Top of EXTRACT TO READ
The scope and coverage of reporting entities should be enhanced to include DNFBPs enabling AUSTRAC or SROs to regulate and supervise such entities from AML/CFT perspective.
Competent authorities such as AUSTRAC or SROs should establish guidelines that would cover the full range of DNFBP and assist them to implement and comply with their respective AML/CFT requirements.
|Other designated non-financial businesses and professions (R.20)|
|5. Legal Persons and Arrangements & Non-Profit Organisations|
|Legal Persons – Access to beneficial ownership and control information (R.33)|
Australia should consider broadening its requirements on beneficial ownership so that information on ownership/control is more readily available in a more timely fashion. This could include, for example, restricting the use of nominee directors and shareholders, or obliging legal persons to record the information on beneficial ownership in its register.
|Legal Arrangements – Access to beneficial ownership and control information (R.34)|
Improve the processes in place to enable competent authorities to obtain or have access in a timely fashion to adequate, accurate and current information on the beneficial ownership and control of legal arrangements, and in particular the settlor, the trustee and the beneficiaries of express trusts. Australia should enact more comprehensive measures to require that this data be collected or otherwise ensure that it can be made available.
|Non-profit organisations (SR.VIII)|
Australia should consider more thoroughly reviewing the adequacy of laws and regulations in place to ensure that terrorist organisations cannot pose as legitimate non-profit organisations.
Australia should give further consideration to implementing specific measures from the Best Practices Paper to SR VIII or other measures to ensure that funds or other assets collected by or transferred through non-profit organisations are not diverted to support the activities of terrorist organisations.
|6. National and International Co-operation|
|National co-operation and coordination (R.31)|
Improve the level of co-operation and co-ordination between AUSTRAC, ASIC, and APRA, and also to enhance co-ordination at the policy level, possibly through the establishment of a formal national co-ordination mechanism.
|The Conventions and UN Special Resolutions (R.35 & SR.I)|
Impose stricter customer identification (beneficial ownership) requirements for accounts and transactions in financial institutions as stipulated in Article 18 of the CFT Convention.
|Mutual Legal Assistance (R.32, 36-38, SR.V)|
Consider, on a timely basis, entering into further agreements for co-ordination of asset sharing, as this may be needed by other countries in order to share and receive proceeds from confiscated property.
Specifically criminalise the collection of funds for terrorist organisations and the provision/collection of funds involving individual terrorists, to ensure that the discretionary grounds of dual criminality is not used in the future to refuse legal assistance requests involving these crimes.
|Extradition (R.32, 37 & 39, & SR.V)|
Specifically criminalise the collection of funds for terrorist organisations and the provision/collection of funds involving individual terrorists, to ensure that the dual criminality requirement in current law could not prevent the extradition of those who have engaged in these acts.
|Other Forms of Cooperation (R.32 & 40, & SR.V)|
Australia is compliant with Recommendation 40. Although AUSTRAC does not need an agreement to share information, AUSTRAC should consider initiating exchange instruments to formalise exchange of AML/CFT regulatory information with foreign supervisors.
Bottom of EXTRACT TO READ
Top of SUPPLIED ENTRIES
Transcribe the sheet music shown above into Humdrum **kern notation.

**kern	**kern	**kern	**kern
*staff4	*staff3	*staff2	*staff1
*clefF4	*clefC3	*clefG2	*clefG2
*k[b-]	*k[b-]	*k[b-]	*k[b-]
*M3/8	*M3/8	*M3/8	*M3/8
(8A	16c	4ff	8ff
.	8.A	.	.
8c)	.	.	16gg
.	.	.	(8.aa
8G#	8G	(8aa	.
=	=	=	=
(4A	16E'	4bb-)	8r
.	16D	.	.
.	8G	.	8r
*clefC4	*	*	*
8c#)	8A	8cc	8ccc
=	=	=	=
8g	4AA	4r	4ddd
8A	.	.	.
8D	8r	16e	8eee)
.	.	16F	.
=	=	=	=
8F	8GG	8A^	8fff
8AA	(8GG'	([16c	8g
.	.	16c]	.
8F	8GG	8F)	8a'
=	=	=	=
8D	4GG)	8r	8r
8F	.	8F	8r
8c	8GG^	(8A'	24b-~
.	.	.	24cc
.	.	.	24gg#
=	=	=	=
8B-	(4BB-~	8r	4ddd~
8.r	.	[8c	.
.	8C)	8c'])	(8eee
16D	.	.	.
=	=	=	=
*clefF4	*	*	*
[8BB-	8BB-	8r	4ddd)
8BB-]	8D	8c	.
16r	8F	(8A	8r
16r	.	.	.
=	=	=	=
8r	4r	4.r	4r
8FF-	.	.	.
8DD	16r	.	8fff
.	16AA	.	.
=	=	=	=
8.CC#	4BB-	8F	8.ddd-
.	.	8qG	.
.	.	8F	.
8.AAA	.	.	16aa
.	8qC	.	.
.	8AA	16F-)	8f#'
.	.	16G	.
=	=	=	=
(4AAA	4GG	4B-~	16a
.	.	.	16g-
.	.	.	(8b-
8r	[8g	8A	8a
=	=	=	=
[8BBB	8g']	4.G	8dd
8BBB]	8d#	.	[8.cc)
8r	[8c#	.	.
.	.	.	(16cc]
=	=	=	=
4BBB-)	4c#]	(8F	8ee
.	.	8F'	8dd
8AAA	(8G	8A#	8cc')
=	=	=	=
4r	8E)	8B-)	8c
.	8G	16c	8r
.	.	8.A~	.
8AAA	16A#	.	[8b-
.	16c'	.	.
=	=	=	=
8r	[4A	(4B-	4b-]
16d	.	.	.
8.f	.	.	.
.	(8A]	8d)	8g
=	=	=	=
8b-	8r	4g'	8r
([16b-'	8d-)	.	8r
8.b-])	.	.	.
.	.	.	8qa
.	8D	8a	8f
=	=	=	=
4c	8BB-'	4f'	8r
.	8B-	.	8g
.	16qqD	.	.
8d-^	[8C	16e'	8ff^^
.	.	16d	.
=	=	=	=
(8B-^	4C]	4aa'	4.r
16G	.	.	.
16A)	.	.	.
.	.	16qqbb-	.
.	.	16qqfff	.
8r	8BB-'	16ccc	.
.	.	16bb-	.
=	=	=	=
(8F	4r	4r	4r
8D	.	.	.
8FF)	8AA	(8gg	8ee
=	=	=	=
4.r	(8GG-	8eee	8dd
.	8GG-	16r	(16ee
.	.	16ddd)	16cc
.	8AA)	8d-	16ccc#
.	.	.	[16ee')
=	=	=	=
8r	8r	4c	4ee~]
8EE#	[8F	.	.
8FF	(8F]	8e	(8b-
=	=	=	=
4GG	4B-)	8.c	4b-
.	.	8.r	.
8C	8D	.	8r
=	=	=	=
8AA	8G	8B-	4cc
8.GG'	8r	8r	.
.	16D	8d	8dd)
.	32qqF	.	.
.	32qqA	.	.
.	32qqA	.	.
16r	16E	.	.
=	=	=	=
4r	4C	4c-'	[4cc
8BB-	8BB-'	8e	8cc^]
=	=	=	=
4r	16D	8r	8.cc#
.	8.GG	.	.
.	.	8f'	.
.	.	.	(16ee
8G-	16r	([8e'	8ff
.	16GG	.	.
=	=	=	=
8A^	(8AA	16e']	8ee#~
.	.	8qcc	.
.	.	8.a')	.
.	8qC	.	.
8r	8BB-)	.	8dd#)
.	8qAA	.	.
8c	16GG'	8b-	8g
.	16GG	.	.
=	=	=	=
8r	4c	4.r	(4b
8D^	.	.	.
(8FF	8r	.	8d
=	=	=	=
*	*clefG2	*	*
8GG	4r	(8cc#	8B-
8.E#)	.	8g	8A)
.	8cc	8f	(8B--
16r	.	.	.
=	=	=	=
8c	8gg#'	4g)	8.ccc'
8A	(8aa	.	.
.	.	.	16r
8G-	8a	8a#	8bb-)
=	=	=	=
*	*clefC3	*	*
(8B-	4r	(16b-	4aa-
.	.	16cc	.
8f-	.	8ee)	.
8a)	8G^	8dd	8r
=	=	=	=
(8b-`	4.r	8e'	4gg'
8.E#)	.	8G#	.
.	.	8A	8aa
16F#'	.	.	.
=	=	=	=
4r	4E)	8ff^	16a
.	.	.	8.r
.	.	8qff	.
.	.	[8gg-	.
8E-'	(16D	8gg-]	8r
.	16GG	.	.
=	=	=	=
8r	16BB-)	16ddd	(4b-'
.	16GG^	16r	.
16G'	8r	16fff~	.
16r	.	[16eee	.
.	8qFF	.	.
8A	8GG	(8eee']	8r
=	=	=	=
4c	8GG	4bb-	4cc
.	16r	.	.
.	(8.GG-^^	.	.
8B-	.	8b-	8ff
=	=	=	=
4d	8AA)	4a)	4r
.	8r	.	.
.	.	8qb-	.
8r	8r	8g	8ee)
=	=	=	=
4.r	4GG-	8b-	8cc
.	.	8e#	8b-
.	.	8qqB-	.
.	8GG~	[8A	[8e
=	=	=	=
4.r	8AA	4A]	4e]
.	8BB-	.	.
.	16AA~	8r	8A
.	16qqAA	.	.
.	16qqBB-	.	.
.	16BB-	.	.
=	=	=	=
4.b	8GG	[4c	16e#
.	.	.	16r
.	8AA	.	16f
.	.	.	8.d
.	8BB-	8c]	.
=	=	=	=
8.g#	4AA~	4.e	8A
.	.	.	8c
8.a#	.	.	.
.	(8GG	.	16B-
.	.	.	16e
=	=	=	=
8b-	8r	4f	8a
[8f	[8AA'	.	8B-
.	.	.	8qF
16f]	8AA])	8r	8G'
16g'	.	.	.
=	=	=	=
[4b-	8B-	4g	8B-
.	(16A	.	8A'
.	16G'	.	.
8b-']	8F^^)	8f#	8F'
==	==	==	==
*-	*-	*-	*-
Bottom of SUPPLIED ENTRIES
» THINGS TO DO:
**A)** Duplicate the extract word for word, everything from "Australia should give" down to "the CFT Convention.".
**B)** Answer these questions using the extract.
(i) Which three bodies does the extract say need better co-operation and co-ordination with one another?
(ii) Which article of the CFT Convention does the extract cite for stricter customer identification requirements?
(iii) Which Recommendation does the extract state Australia is compliant with?

» ANSWERS BY TASK:
**A)**
Australia should give further consideration to implementing specific measures from the Best Practices Paper to SR VIII or other measures to ensure that funds or other assets collected by or transferred through non-profit organisations are not diverted to support the activities of terrorist organisations.
|6. National and International Co-operation|
|National co-operation and coordination (R.31)|
Improve the level of co-operation and co-ordination between AUSTRAC, ASIC, and APRA, and also to enhance co-ordination at the policy level, possibly through the establishment of a formal national co-ordination mechanism.
|The Conventions and UN Special Resolutions (R.35 & SR.I)|
Impose stricter customer identification (beneficial ownership) requirements for accounts and transactions in financial institutions as stipulated in Article 18 of the CFT Convention.

**B)**
(i) AUSTRAC, ASIC, and APRA
(ii) Article 18
(iii) Recommendation 40